Twofish. For these three designs, the profiler shows that only a small number of signals have the required dynamic signal behaviour to be considered parameter candidates. This fits with the way the Twofish algorithm is implemented: this is a sequential, round-based design. The same hardware is reused for multiple clocks to calculate one output value. This is an area savings technique that trades performance for area. It also causes large parts of the designs to be dependent on signals that change almost every clock cycle, rendering these designs unsuitable for DCS implementation.
The RTL-DCS profiler succeeds in identifying opportunities for DCS, with two additional comments. First, the FD gain estimate is not only dependent on the RTL description of the design, but also on the dynamic signal behaviour.
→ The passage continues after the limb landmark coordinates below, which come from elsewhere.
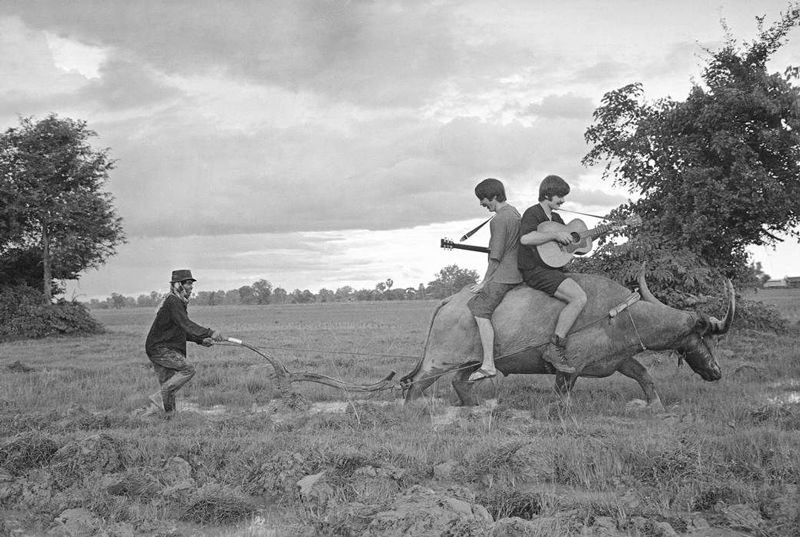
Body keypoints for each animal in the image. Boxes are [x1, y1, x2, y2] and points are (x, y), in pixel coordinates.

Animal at [404, 270, 736, 408]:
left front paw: (654, 403)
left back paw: (474, 406)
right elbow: (563, 393)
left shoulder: (620, 359)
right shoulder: (570, 367)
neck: (618, 315)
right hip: (439, 360)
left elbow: (644, 375)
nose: (717, 371)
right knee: (416, 383)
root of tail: (450, 301)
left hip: (470, 362)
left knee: (459, 382)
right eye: (704, 337)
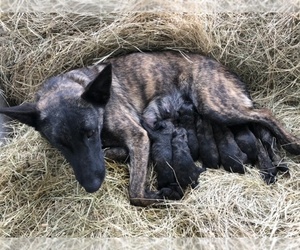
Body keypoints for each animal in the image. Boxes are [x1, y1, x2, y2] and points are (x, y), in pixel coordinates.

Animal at [0, 51, 300, 206]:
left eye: (90, 132)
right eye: (60, 144)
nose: (92, 186)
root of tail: (221, 66)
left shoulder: (138, 136)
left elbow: (135, 193)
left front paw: (164, 195)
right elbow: (111, 155)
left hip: (214, 104)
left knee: (265, 115)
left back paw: (292, 144)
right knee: (257, 129)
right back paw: (269, 165)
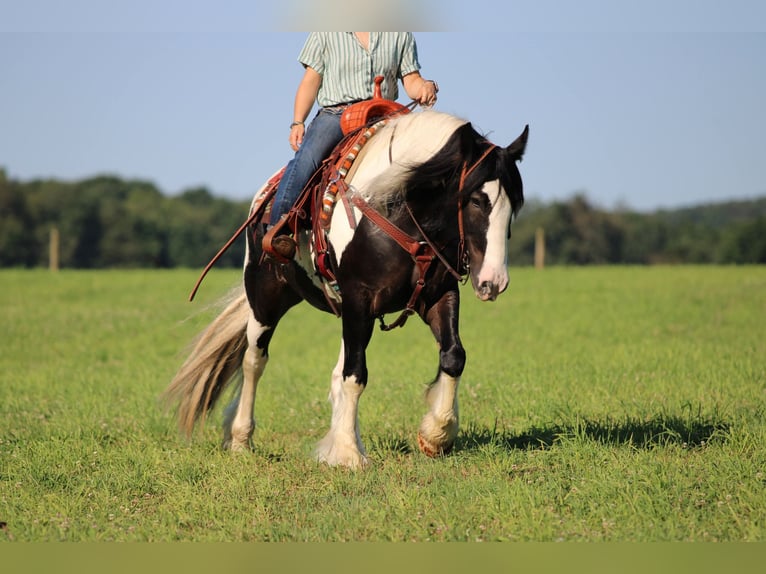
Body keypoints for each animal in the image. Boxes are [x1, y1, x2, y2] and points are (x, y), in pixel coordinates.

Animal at [164, 109, 529, 468]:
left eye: (515, 204)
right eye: (477, 201)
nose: (494, 281)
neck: (397, 209)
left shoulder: (438, 296)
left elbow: (453, 357)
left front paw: (436, 435)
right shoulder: (359, 300)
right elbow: (355, 375)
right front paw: (350, 454)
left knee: (332, 373)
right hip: (265, 296)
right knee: (254, 360)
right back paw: (240, 439)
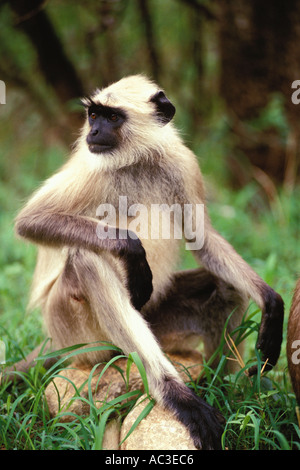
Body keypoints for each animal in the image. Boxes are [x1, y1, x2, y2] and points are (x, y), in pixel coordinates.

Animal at [12, 75, 284, 450]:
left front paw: (272, 303)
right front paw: (131, 250)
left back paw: (230, 392)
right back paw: (176, 395)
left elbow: (203, 240)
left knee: (225, 289)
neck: (136, 160)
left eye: (112, 118)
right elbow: (31, 221)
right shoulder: (92, 166)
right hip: (77, 334)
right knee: (87, 258)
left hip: (156, 319)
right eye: (94, 115)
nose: (93, 132)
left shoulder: (181, 163)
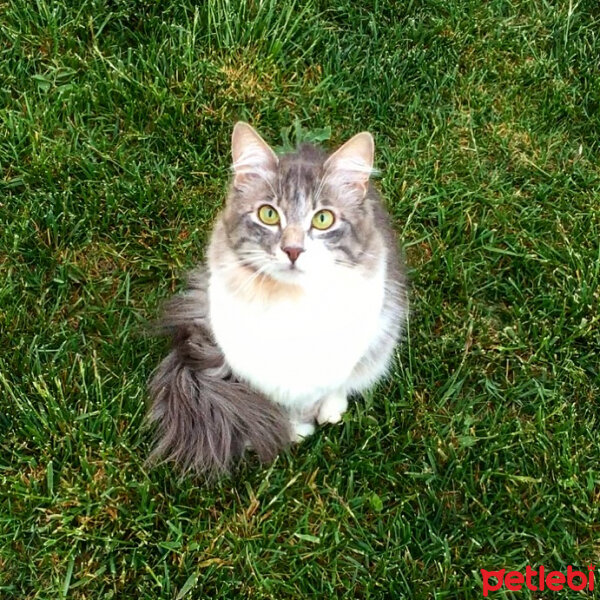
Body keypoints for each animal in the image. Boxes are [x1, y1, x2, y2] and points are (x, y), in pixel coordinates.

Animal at [147, 122, 406, 478]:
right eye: (268, 215)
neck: (291, 308)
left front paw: (313, 418)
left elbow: (324, 388)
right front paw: (295, 428)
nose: (293, 250)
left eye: (323, 219)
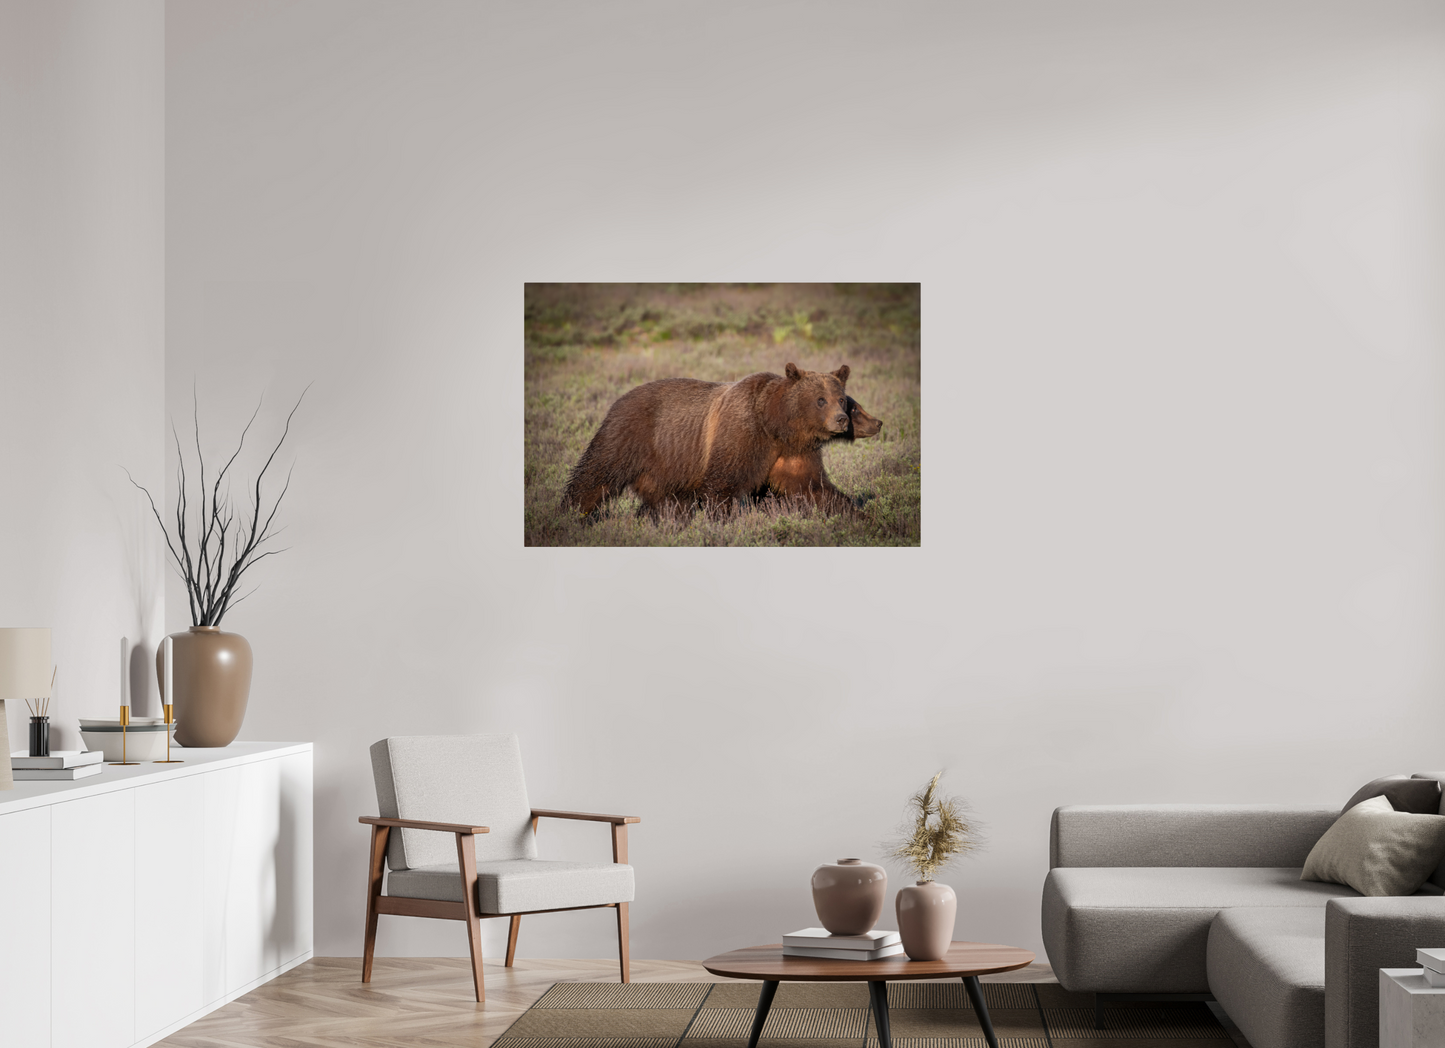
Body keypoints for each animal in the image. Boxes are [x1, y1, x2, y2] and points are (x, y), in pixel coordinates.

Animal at [562, 362, 852, 517]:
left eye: (841, 399)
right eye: (820, 400)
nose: (841, 420)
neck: (776, 426)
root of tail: (618, 399)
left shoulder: (793, 453)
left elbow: (814, 488)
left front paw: (851, 511)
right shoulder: (741, 435)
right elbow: (722, 485)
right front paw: (724, 519)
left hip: (664, 467)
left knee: (667, 501)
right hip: (629, 435)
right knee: (596, 474)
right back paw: (572, 513)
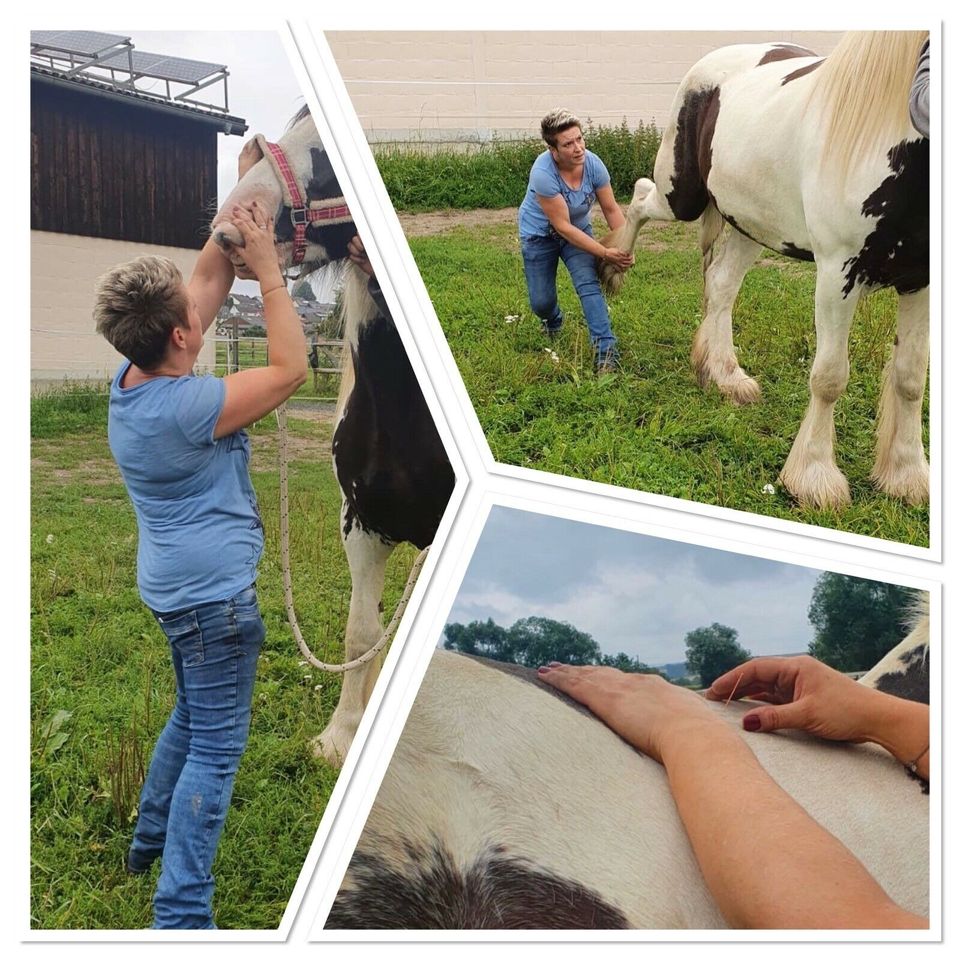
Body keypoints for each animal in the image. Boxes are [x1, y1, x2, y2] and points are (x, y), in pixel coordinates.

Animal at [600, 30, 928, 510]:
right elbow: (830, 377)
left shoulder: (920, 281)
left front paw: (906, 475)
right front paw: (814, 477)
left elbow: (910, 377)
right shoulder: (838, 275)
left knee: (721, 286)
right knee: (641, 197)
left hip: (749, 224)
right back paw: (612, 270)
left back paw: (726, 376)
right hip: (682, 195)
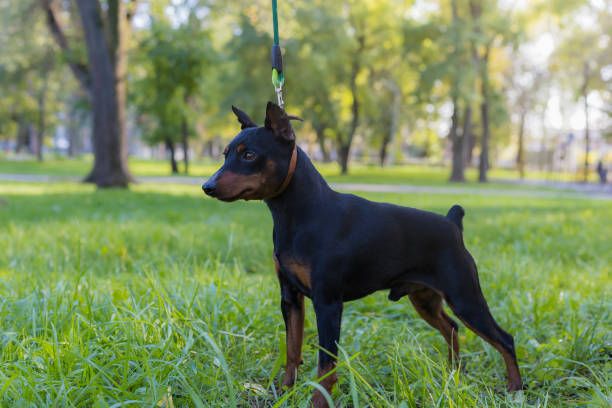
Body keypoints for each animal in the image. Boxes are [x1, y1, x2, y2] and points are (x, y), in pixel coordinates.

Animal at [203, 103, 524, 408]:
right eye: (225, 154)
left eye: (249, 155)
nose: (207, 186)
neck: (300, 214)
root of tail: (452, 223)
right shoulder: (290, 298)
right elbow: (292, 350)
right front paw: (284, 393)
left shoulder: (328, 303)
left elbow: (326, 365)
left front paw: (318, 403)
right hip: (425, 300)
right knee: (453, 329)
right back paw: (452, 374)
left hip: (464, 298)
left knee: (504, 339)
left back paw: (515, 390)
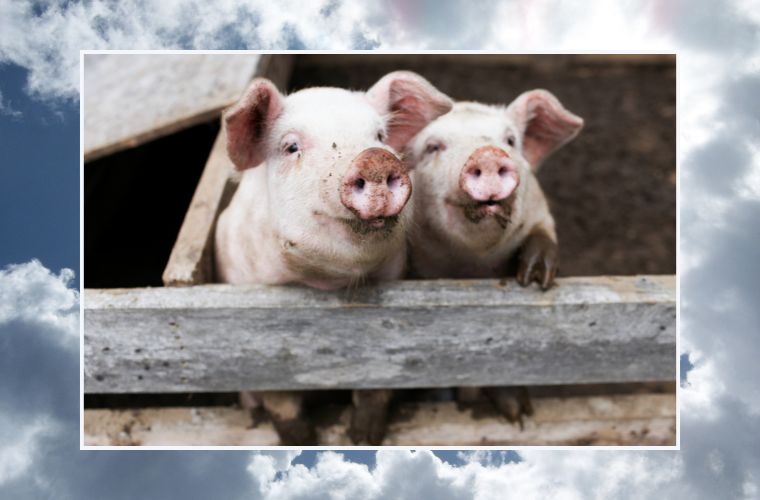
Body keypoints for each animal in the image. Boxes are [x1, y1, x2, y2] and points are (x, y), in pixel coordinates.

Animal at [214, 71, 453, 445]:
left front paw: (363, 438)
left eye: (379, 136)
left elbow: (376, 388)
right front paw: (304, 440)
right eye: (291, 146)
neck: (327, 282)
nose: (375, 158)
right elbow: (279, 397)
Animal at [405, 90, 583, 422]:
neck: (473, 265)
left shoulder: (541, 213)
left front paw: (535, 277)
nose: (487, 153)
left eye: (510, 140)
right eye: (433, 147)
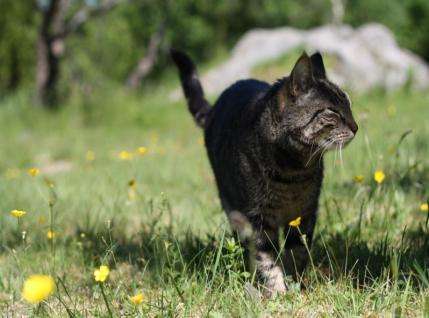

This behaviour is extracted from a test bench, which means that this test bench has a big impact on the parameter identification. To get a good result, the test bench should be a good reflection of the actual use case of the design. Consequently, a test bench only written for verification purposes is generally not a good choice. Secondly, the profiler analyses a particular RTL design, not an application. For example, implementing AES differently can lead to much improved DCS gains [Davidson et al. 2011] .
CONCLUSIONS AND FUTURE WORK
This article presents a profiling methodology that identifies opportunities for DCS, a task that is difficult for the designer. In addition, results on three profilers that implement this methodology are discussed in detail. All three profiler implementations were validated by analysing 10 designs. The results of these tests show that the functional density gain estimation does not preclude the identification of good parameter candidates. Both improved profiler implementations reduce the execution time significantly: the estimate-based profiler achieves a reduction of over 8× for three designs. All designs, except for the three largest FIR filters, are analysed in less than 1 hour.
In future work, the clustering of parameter candidates is an interesting addition. The current profiler considers each candidate on its own. However, making two candidates a parameter at the same time could increase both the area decease and the overhead. The tradeoff between these two should be researched more extensively. An example design that shows this clearly is a regular expression matching block, described in more detail in Davidson et al. [2012b] . This block matches regular expression syntax on one character and can be chained together to implement regular expressions that contain character groupings. The profiler does not succeed in finding a gain from DCS in this case. All candidates introduce either no area savings or an area reduction of one or two LUTs out of 40. Our earlier experience informs us that there is a good parameter selection for this design; however, it requires several parameters to be considered together. All signals of this good selection are found in the list of parameter candidates. However, selecting the good set is not easily possible from the output of the profiler; just combining all candidates with an area decrease will not necessarily lead to the set with the best DCS gain.